Additional context Found while testing the GSI https://github.com/NOAA-EMC/GSI/issues/754.

RussTreadon-NOAA commented 2 days ago

Perform the following test

Summary

  1. The common files in WCOSS2, Hera, and Orion are identical. Hera and Orion have 156 coefficient files not found on WCOSS2. WCOSS2 has one coefficient file not found on Hera or Orion.
  2. The Hera and Orion CRTM_FIX are identical with the exception of an extra file in the Hera fix.
  3. Hercules CRTM_FIX contains 445 files which differ from WCOSS2, Hera, and Orion. Hercules CRTM_FIX is the outlier.
AlexanderRichert-NOAA commented 2 days ago

@Hang-Lei-NOAA can you provide any insight into the WCOSS2 installation process for crtm 2.4.0.1?

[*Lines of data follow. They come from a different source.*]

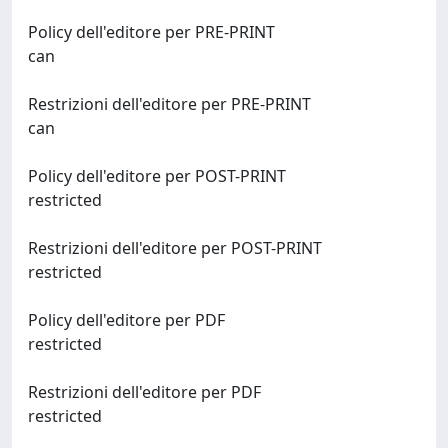
Policy dell'editore per PRE-PRINT
can
Restrizioni dell'editore per PRE-PRINT
can
Policy dell'editore per POST-PRINT
restricted
Restrizioni dell'editore per POST-PRINT
restricted
Policy dell'editore per PDF
restricted
Restrizioni dell'editore per PDF
restricted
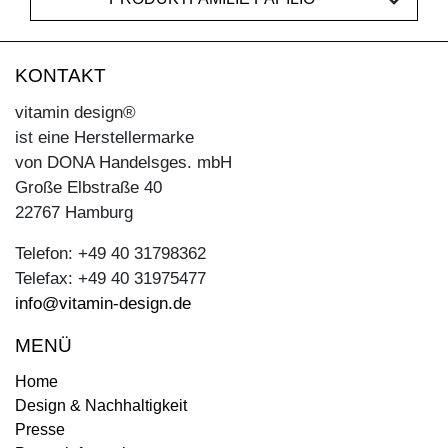
KONTAKT
vitamin design®
ist eine Herstellermarke
von DONA Handelsges. mbH
Große Elbstraße 40
22767 Hamburg
Telefon: +49 40 31798362
Telefax: +49 40 31975477
info@vitamin-design.de
MENÜ
Home
Design & Nachhaltigkeit
Presse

Hang-Lei-NOAA commented 2 days ago

Thanks for Russ's comparation on these fix files. First of all, the management of fix files is a very difficult task for overall code manager Ben Johnson, since many agencies used the crtm and corresponding specific fix files. We have to know/operate appropriate fix files for EMC.

The previous crtm/2.4.0 fix files was prepared by Russ. Further added into the hpc-stack by me. Installed by Kyle and I on all noaa machines. We used the same code. So, it is trouble free.

But for crtm/2.4.0.1, we had several changes in fix files. The final changes were lead by Andrew Collard. Upon Andrew's testing, Ben released several times for emc. It was finally settled on the wcoss2 versions.

So, multiple release/changes could be the problem. EPIC installers used the spack-stack (which is rapidly changed in development). If they used a different version, or the installer did not update their spack-stack, the difference will occur. Other I can think of for fix files is that if the installer add a new version on the same location of an existing version. Some files may be different or extra. What I did on wcoss2 is to totally removed old installations by only using Andrew's final tarball of fix files.

Andrew and I have emailed EPIC last year to push the EPIC installing the new version. Besides many emails to Jong and Natalie, the info is also included in the ticket https://github.com/JCSDA/spack-stack/issues/901#issuecomment-1850501203

Very important for us is to make sure that EMC required fix files are there. Then consider unifying steps in installations.

climbfuji commented 2 days ago

I think most important (not only for us, but most users) is that the spack recipe for crtm-fix is delivering the correct set of files.